In the Public Function Test, a private party is a state actor if the plaintiff is able to establish that the action of the private party performed a public function that belongs to the state. In this case the action of the hospital and the psychiatrists were not viewed as a public function because both the hospital and the psychiatrists were private and an admission of a patient for treatment is not considered a public function.

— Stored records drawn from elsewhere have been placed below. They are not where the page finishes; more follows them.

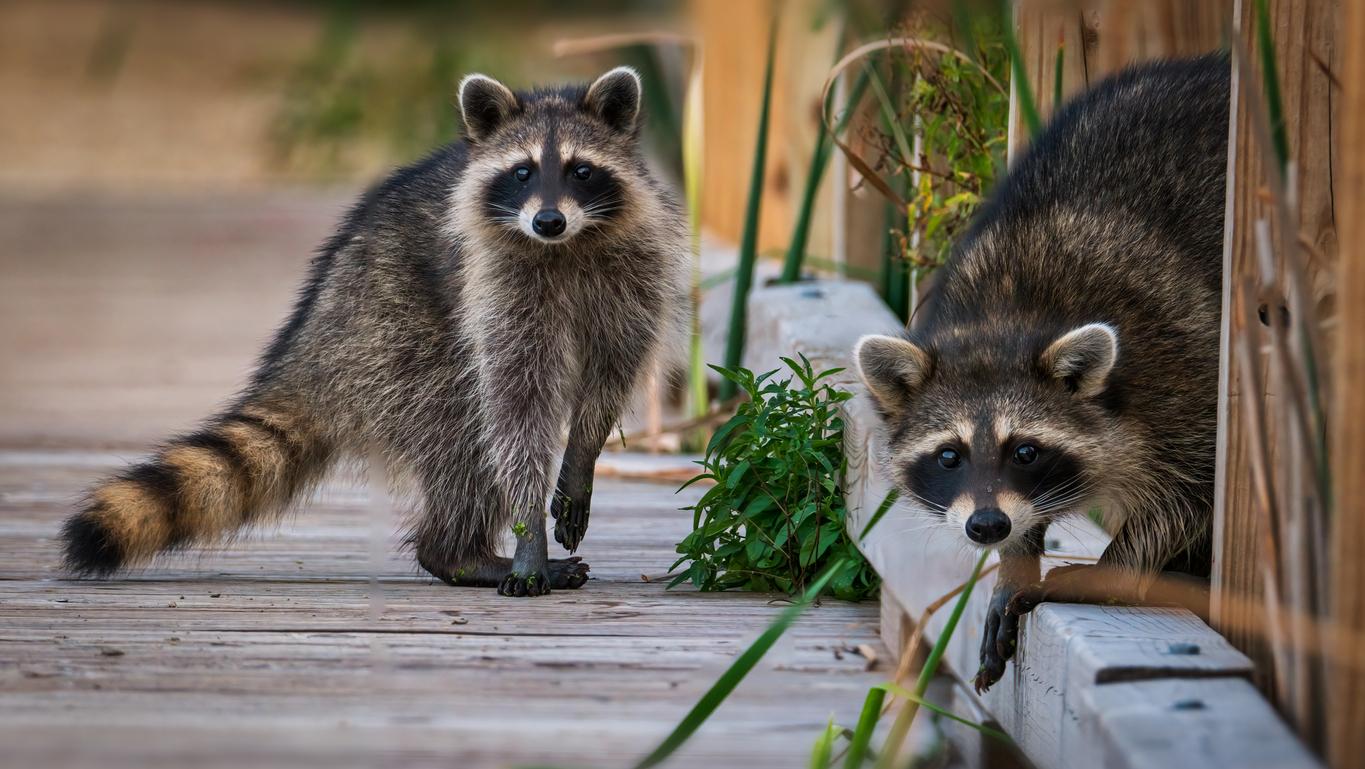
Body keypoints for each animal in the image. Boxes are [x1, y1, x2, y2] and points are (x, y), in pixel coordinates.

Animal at [58, 67, 687, 595]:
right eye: (522, 171)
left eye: (581, 170)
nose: (548, 220)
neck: (565, 246)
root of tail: (311, 340)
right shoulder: (495, 287)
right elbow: (516, 410)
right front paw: (527, 529)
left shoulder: (637, 269)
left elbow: (610, 374)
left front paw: (580, 459)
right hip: (394, 336)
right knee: (462, 434)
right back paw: (458, 553)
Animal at [851, 55, 1228, 691]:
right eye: (949, 456)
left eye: (1025, 451)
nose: (986, 527)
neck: (1008, 314)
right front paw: (1017, 559)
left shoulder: (1181, 368)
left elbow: (1187, 494)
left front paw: (1113, 571)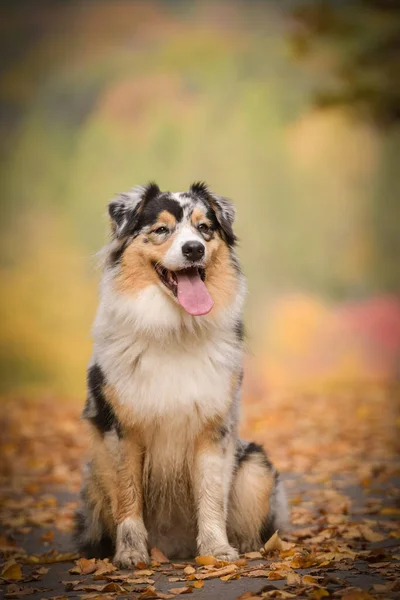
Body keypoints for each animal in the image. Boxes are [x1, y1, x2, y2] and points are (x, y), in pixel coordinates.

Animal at [75, 180, 288, 564]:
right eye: (162, 229)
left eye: (205, 228)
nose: (193, 249)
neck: (174, 328)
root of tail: (173, 548)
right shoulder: (120, 428)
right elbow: (128, 495)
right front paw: (130, 554)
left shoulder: (214, 426)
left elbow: (211, 494)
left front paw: (217, 550)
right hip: (92, 478)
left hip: (256, 465)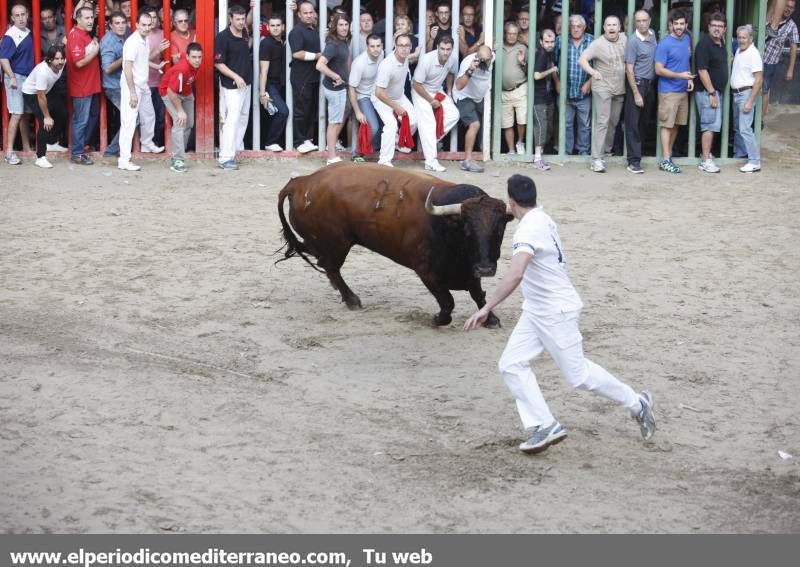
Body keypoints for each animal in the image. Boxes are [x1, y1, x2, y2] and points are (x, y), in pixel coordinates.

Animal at [276, 162, 512, 326]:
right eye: (467, 230)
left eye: (500, 230)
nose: (486, 269)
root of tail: (302, 182)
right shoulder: (427, 273)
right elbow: (448, 302)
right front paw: (438, 319)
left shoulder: (470, 272)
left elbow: (479, 296)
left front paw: (491, 319)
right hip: (337, 244)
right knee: (329, 265)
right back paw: (352, 299)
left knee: (315, 256)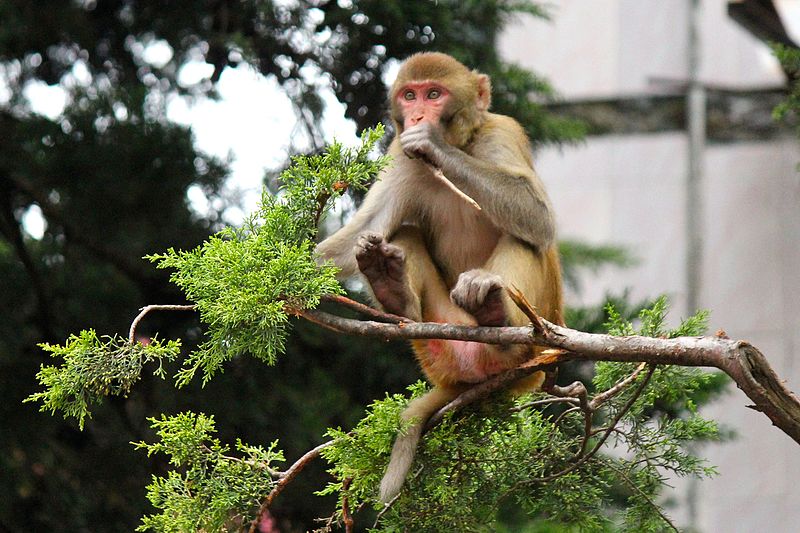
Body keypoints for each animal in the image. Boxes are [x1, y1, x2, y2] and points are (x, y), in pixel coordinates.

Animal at [314, 53, 564, 502]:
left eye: (434, 94)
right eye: (409, 95)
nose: (416, 116)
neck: (463, 145)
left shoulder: (502, 131)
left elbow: (536, 216)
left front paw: (432, 141)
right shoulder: (399, 155)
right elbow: (362, 233)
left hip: (535, 343)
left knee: (527, 239)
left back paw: (496, 314)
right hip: (439, 339)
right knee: (402, 234)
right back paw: (392, 289)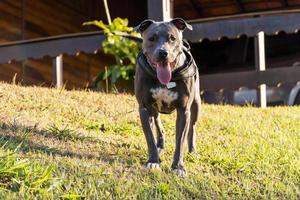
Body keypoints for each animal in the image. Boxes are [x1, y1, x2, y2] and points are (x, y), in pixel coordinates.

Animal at [134, 18, 200, 176]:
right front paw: (153, 161)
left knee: (192, 128)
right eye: (151, 38)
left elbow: (180, 141)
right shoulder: (144, 108)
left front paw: (178, 167)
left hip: (196, 105)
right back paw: (160, 146)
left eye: (172, 38)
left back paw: (192, 151)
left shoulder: (183, 111)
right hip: (154, 110)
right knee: (159, 126)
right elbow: (150, 137)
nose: (163, 52)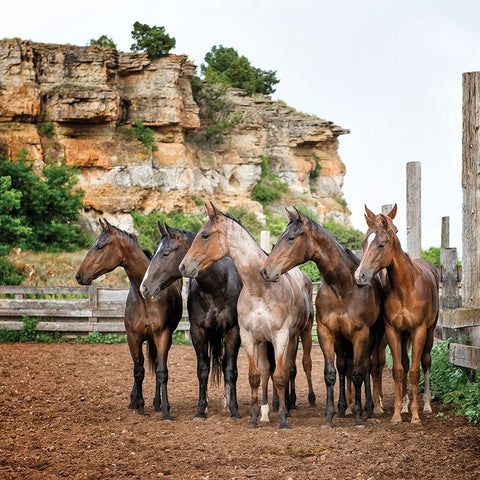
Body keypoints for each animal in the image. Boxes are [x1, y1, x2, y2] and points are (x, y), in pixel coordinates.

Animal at [76, 219, 183, 418]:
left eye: (100, 246)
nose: (79, 275)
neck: (145, 298)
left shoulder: (163, 336)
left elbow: (161, 371)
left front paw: (165, 409)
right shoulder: (132, 337)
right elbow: (138, 371)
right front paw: (139, 404)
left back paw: (157, 402)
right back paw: (134, 400)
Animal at [139, 223, 244, 418]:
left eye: (165, 253)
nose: (144, 287)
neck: (217, 286)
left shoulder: (233, 331)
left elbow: (230, 370)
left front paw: (234, 409)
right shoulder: (198, 332)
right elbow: (202, 370)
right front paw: (201, 409)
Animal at [260, 206, 384, 428]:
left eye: (291, 238)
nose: (265, 271)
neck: (343, 287)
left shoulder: (361, 334)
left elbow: (358, 374)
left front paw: (359, 417)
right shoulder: (327, 333)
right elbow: (331, 374)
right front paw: (329, 416)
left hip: (372, 336)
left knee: (366, 367)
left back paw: (369, 408)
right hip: (342, 340)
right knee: (344, 367)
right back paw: (344, 408)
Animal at [352, 202, 438, 424]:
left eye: (381, 245)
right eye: (364, 243)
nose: (360, 276)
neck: (405, 289)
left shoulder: (419, 331)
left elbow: (415, 372)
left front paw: (415, 416)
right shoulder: (393, 330)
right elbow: (399, 370)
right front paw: (398, 414)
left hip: (430, 332)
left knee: (426, 362)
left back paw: (426, 405)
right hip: (404, 334)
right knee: (406, 364)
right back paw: (407, 405)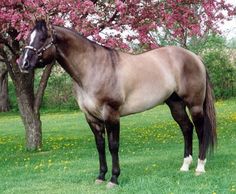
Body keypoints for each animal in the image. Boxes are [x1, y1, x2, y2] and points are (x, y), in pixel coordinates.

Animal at [18, 20, 216, 188]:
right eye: (28, 38)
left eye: (42, 38)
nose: (23, 63)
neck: (93, 68)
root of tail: (195, 57)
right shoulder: (91, 117)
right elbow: (100, 146)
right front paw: (100, 176)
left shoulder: (111, 114)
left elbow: (113, 145)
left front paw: (114, 179)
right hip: (175, 105)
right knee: (186, 128)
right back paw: (185, 166)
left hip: (194, 105)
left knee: (200, 130)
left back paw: (200, 167)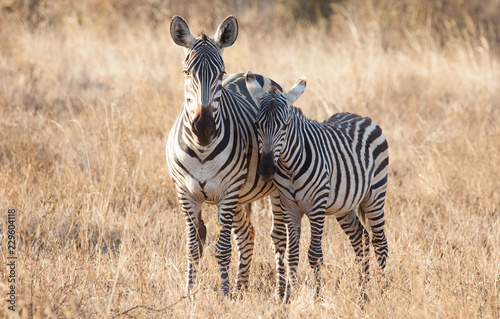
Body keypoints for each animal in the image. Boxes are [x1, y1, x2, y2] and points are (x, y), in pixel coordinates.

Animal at [167, 16, 288, 298]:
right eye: (186, 73)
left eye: (220, 74)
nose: (203, 127)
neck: (201, 149)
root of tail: (256, 75)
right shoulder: (184, 193)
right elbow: (193, 248)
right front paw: (189, 293)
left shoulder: (228, 192)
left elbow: (222, 250)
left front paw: (223, 295)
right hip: (241, 197)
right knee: (247, 234)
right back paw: (241, 288)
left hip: (273, 191)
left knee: (278, 238)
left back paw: (279, 292)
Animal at [247, 72, 390, 302]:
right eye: (258, 125)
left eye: (285, 125)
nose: (267, 169)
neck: (289, 166)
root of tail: (361, 117)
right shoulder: (289, 207)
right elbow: (292, 255)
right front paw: (289, 298)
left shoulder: (316, 207)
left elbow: (314, 255)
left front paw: (316, 297)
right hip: (344, 205)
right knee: (360, 236)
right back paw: (363, 292)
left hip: (375, 194)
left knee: (380, 242)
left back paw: (384, 291)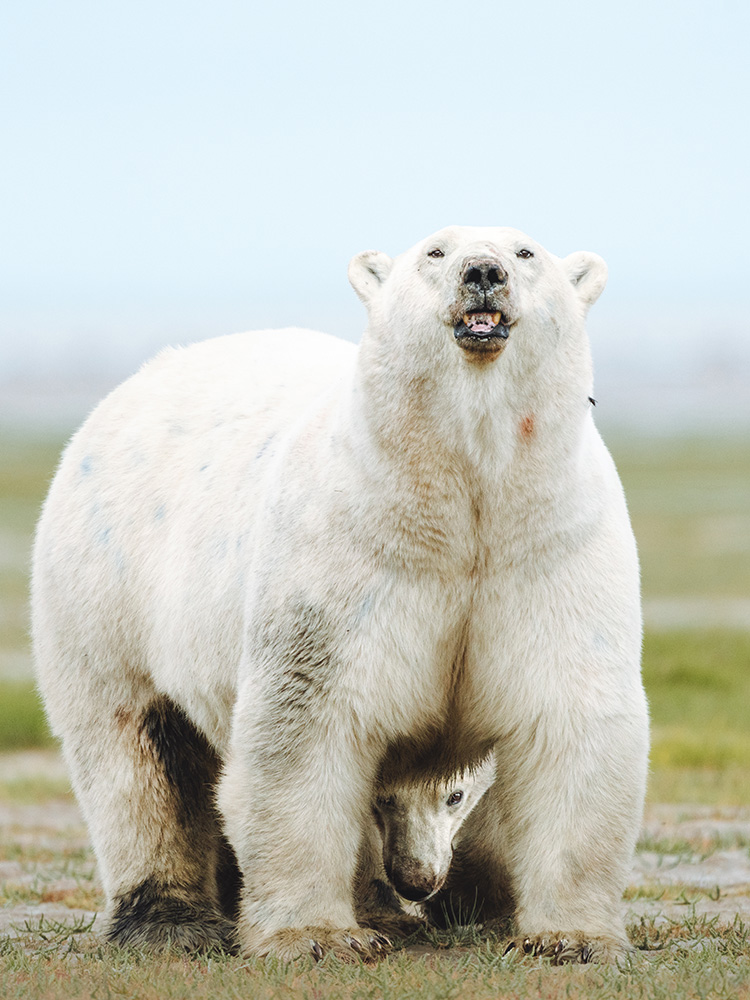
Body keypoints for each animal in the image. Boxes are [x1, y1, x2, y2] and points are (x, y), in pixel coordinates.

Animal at [31, 225, 649, 965]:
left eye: (527, 252)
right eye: (435, 251)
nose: (483, 271)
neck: (464, 501)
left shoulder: (547, 550)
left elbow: (567, 720)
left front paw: (569, 939)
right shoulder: (348, 558)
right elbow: (307, 724)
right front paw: (318, 936)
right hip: (106, 587)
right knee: (141, 751)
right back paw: (170, 920)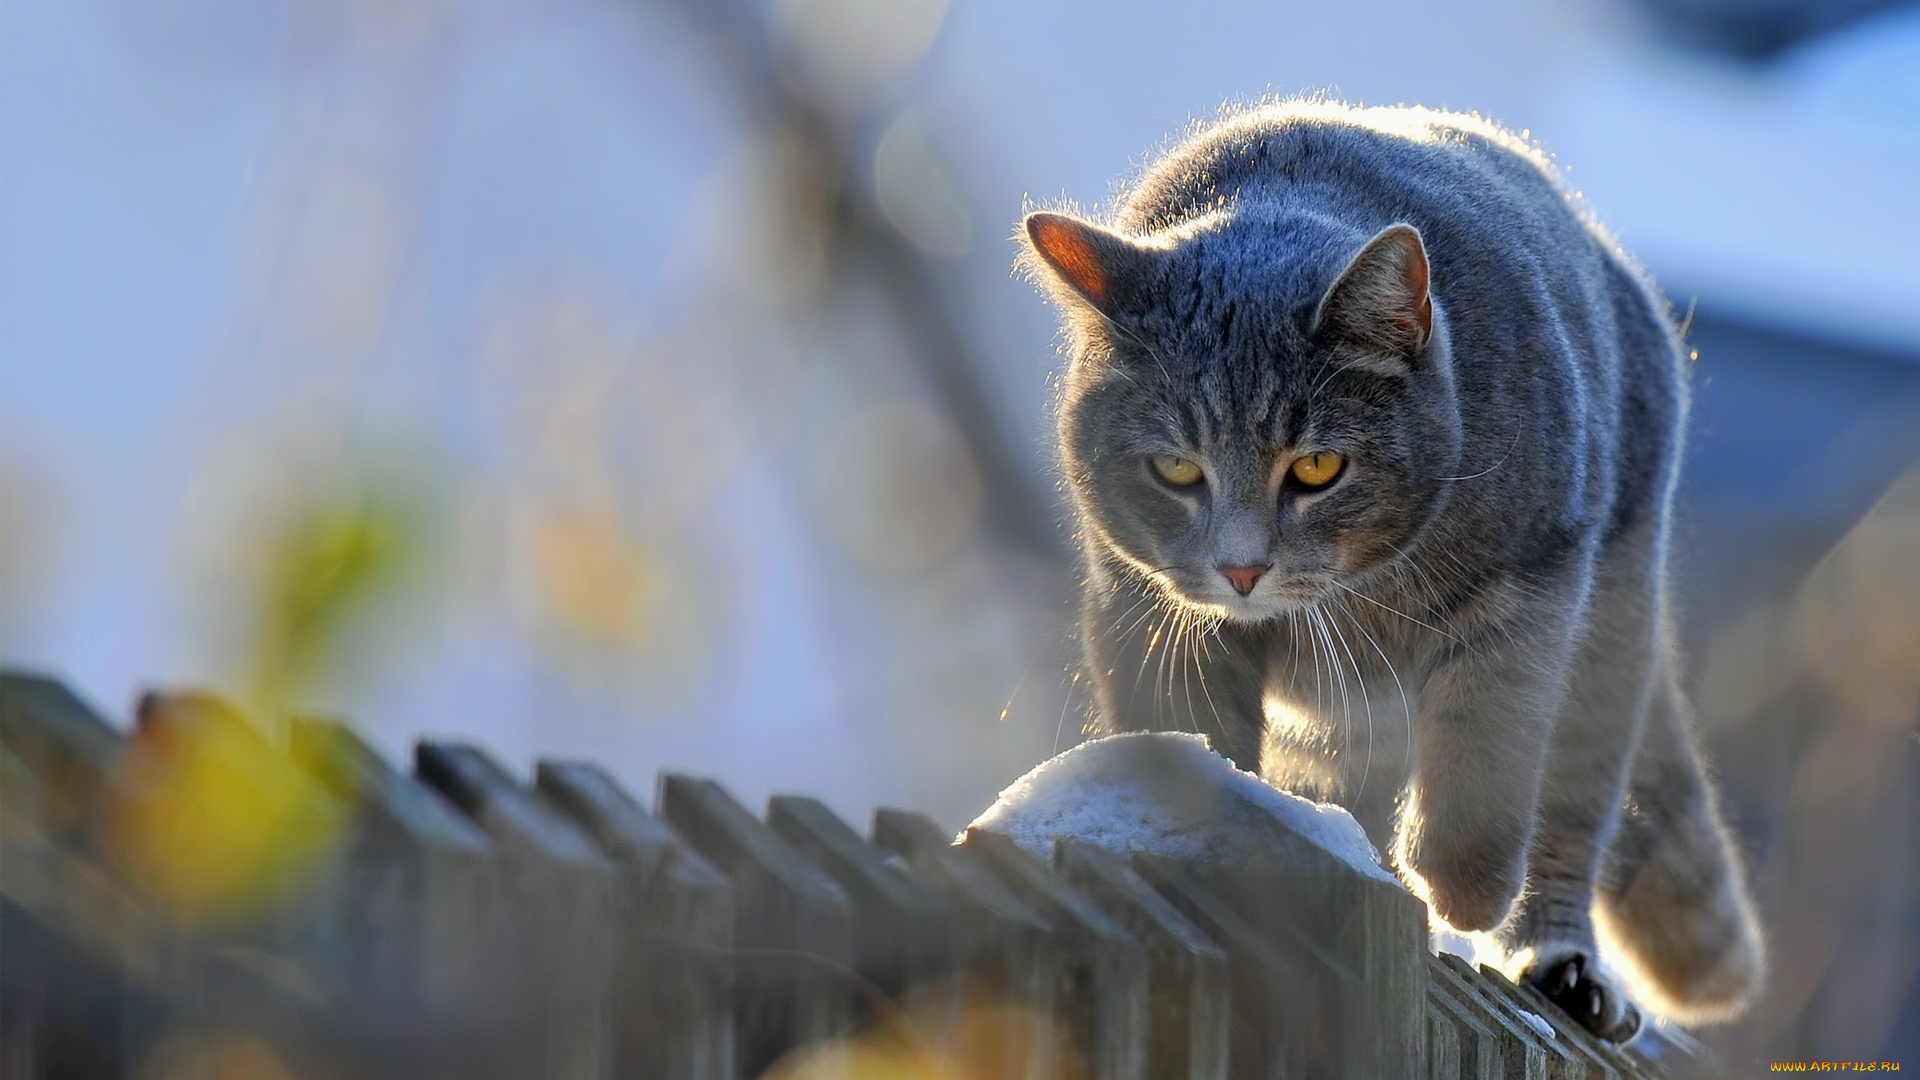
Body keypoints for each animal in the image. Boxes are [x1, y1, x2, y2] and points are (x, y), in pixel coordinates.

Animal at [1029, 98, 1758, 1037]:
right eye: (1176, 470)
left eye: (1316, 468)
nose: (1241, 569)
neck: (1359, 595)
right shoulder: (1149, 614)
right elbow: (1196, 737)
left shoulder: (1531, 588)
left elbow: (1485, 758)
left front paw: (1463, 890)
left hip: (1612, 632)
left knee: (1569, 814)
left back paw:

Although we have long associated civil commitment with state mental health authorities and the hospitals that they run, this case illustrates that merely providing a civil commitment statute does not make the state an integral part of how that statute is implemented. In many states, civil commitment remains a state function. However, as this case illustrates, in Puerto Rico and in other states cited in this decision, it is strictly a matter for the private sector. In this case, the First Circuit noted that decisions of the Sixth, Seventh, and Ninth Circuits all reach the same conclusion.
Finally, the First Circuit offered no opinion as to whether the allegations in the complaint, if true, constitute a potential claim or claims under Puerto Rican law. Ms. Estades-Negroni was thus free to pursue other actions regarding her treatment in the courts of the Commonwealth.